**WHAT YOU SHOULD DO**:
Extract, from the listing that follows, each line containing the word "puede".
# # # #
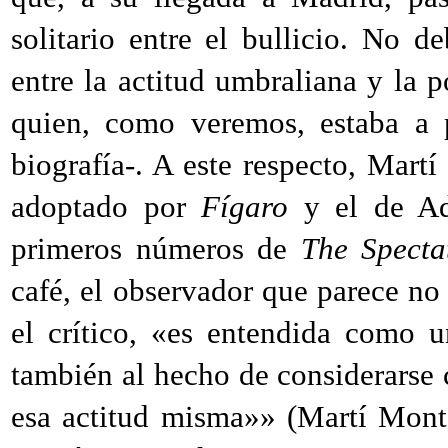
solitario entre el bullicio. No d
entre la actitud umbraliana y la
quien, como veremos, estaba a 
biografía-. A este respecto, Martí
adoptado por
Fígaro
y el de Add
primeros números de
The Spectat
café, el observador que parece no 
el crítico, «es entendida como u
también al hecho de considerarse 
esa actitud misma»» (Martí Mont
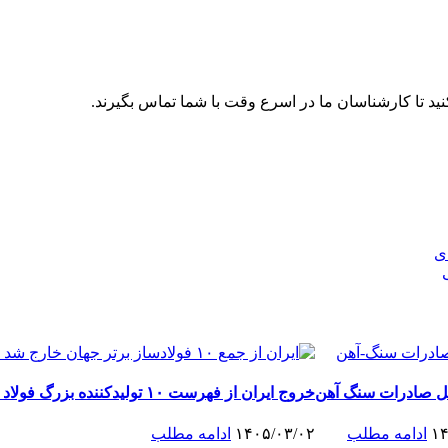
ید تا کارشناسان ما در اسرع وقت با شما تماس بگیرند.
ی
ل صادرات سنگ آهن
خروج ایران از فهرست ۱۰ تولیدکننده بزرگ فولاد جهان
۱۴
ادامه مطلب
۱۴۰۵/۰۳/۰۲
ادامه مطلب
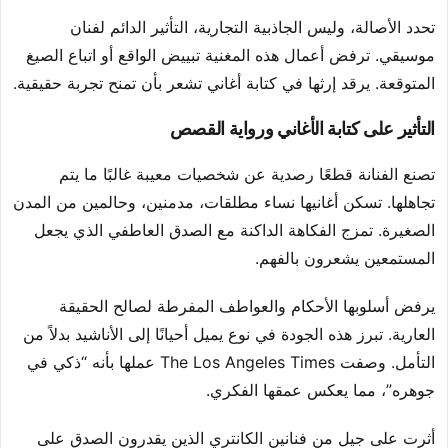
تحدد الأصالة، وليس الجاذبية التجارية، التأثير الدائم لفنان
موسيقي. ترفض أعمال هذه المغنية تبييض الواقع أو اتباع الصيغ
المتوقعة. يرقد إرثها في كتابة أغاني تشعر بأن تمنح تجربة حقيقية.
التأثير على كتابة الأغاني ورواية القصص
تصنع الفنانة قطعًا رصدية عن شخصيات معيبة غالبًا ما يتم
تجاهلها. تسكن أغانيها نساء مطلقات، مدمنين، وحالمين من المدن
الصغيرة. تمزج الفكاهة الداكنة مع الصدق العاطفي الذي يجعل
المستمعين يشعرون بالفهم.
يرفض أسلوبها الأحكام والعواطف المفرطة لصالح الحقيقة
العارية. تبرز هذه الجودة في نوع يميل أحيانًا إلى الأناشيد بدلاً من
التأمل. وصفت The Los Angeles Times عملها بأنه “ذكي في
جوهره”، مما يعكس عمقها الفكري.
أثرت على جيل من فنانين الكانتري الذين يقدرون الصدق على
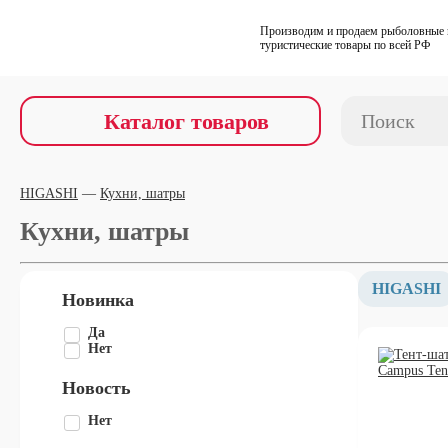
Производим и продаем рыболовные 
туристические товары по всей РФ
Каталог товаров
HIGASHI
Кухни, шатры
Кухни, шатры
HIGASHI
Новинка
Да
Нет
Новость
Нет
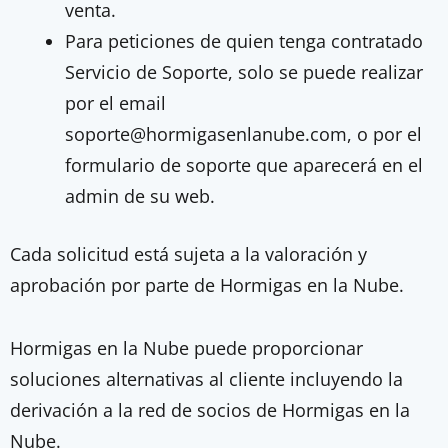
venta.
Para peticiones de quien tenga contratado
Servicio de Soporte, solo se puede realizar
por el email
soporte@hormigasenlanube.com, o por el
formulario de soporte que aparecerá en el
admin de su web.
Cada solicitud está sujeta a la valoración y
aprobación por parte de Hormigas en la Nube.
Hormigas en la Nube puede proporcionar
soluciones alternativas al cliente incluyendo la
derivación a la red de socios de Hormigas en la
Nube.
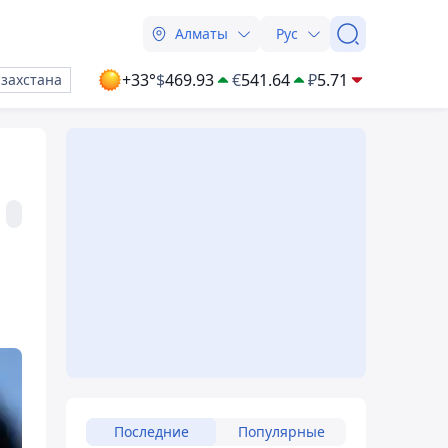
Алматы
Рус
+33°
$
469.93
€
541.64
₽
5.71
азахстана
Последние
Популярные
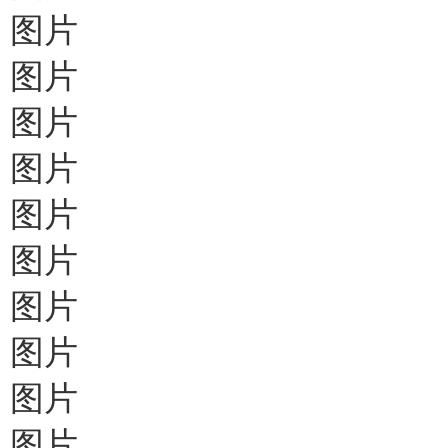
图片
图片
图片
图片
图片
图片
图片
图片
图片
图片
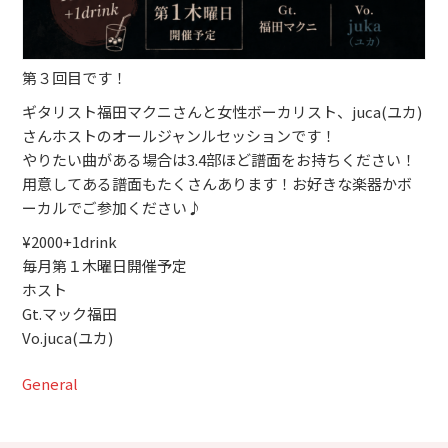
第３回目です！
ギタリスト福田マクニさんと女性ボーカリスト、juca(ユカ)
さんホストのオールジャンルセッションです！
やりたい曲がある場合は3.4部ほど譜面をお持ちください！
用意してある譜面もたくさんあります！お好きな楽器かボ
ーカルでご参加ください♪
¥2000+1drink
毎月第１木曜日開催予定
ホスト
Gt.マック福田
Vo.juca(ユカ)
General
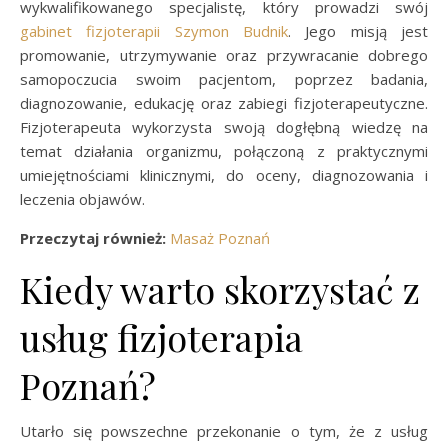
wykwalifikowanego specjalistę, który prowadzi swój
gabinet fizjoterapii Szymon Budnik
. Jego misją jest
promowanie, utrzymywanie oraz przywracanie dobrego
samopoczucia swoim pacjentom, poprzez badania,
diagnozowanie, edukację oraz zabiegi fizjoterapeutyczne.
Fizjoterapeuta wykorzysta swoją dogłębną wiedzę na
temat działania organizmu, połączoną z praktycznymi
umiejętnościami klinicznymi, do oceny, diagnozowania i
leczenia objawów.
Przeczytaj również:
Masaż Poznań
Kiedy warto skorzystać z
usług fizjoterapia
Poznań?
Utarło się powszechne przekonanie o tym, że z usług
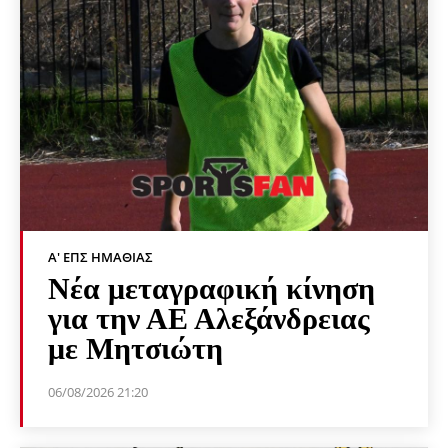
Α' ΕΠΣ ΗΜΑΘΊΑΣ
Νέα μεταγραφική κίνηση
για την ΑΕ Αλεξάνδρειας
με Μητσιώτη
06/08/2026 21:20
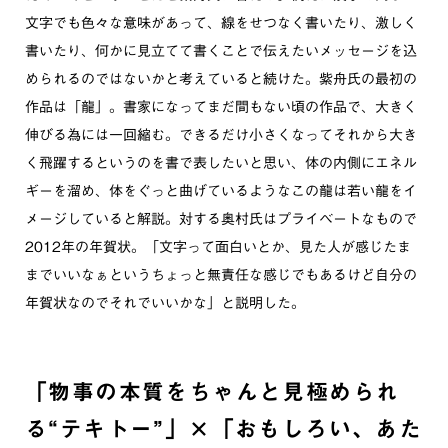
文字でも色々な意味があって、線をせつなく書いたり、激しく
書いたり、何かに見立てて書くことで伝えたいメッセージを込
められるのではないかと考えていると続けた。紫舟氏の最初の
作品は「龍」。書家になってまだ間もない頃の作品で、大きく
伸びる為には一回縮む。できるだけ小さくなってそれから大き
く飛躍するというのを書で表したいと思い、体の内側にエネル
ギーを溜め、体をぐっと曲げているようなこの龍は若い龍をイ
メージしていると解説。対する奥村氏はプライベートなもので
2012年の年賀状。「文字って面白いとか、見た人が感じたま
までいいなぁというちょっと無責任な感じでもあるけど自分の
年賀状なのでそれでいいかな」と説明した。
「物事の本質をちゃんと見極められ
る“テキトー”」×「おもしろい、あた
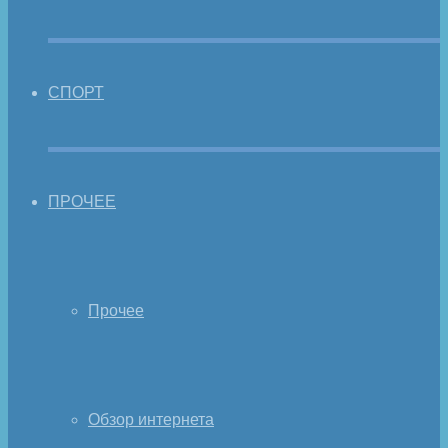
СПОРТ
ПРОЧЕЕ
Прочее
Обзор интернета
# # # #
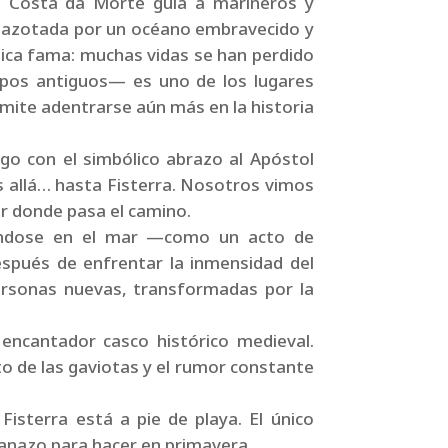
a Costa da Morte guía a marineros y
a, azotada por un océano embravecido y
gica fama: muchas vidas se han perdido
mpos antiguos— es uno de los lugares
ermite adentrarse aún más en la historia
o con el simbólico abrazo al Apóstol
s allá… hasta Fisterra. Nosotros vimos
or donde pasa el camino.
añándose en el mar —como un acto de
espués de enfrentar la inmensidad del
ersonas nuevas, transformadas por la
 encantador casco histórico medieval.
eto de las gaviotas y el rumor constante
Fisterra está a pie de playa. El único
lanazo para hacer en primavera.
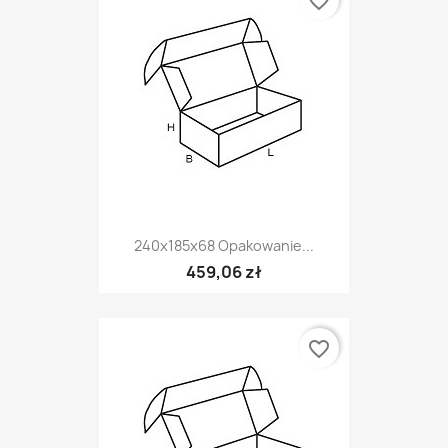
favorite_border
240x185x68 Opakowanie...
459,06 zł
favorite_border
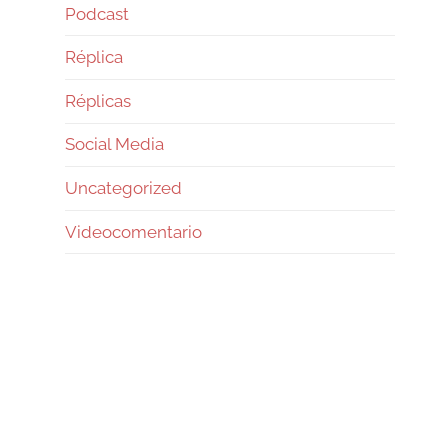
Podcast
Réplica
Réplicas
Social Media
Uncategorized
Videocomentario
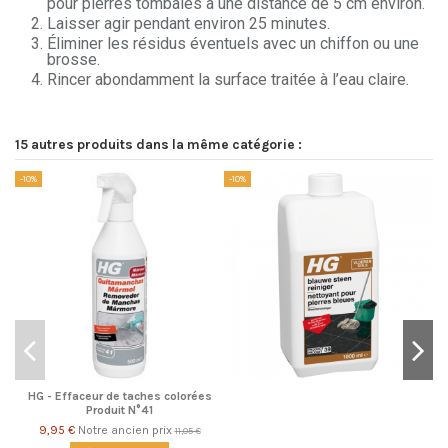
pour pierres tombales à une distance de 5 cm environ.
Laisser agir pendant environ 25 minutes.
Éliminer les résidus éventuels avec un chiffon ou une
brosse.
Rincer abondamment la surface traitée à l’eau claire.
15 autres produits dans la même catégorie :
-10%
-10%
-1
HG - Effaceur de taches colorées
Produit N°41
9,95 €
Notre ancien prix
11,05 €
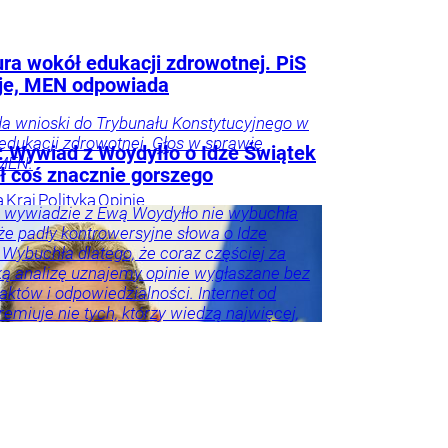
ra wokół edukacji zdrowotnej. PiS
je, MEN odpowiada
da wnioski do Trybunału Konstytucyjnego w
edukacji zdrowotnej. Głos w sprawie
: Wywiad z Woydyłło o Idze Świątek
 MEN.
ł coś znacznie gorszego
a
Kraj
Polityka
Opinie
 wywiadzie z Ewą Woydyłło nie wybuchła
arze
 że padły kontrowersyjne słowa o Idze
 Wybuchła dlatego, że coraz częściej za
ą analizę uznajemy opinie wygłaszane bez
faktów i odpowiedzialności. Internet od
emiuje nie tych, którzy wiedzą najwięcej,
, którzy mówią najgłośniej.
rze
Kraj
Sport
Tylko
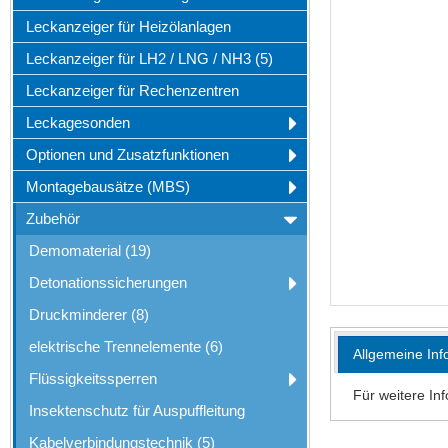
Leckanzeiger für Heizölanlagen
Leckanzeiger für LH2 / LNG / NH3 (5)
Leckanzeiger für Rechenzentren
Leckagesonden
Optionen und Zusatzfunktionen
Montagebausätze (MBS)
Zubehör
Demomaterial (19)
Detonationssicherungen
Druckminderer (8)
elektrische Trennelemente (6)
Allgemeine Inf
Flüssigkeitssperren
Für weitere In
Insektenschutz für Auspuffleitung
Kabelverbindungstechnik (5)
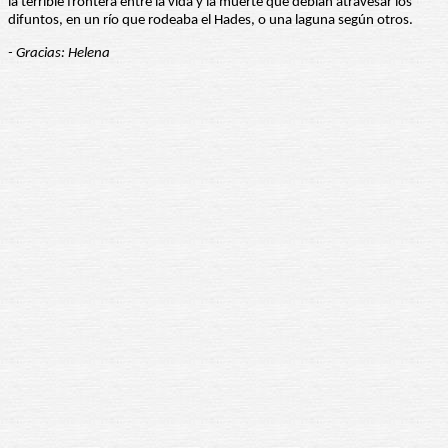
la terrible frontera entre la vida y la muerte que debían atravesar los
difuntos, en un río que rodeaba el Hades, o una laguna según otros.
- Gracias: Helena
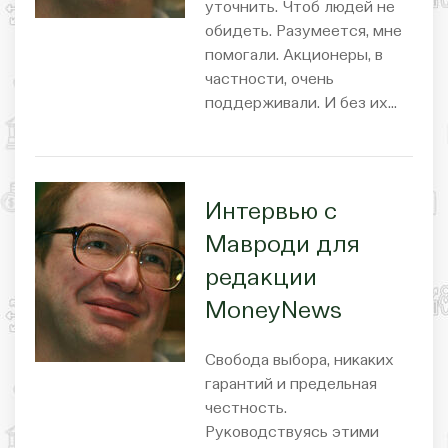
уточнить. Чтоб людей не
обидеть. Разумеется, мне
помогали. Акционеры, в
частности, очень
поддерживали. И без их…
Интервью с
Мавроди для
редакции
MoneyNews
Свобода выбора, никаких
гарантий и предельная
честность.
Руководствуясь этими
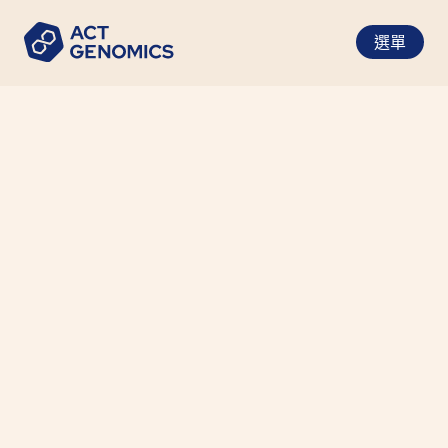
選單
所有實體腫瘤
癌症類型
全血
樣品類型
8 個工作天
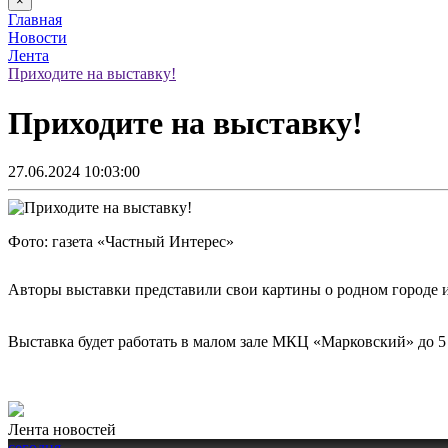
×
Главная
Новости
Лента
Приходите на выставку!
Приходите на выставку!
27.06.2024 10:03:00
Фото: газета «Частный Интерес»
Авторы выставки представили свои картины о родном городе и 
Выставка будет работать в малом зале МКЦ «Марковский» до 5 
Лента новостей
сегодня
# # # #
**ANSWER**:
Servicio de Soporte, solo se puede realizar
Hormigas en la Nube puede proporcionar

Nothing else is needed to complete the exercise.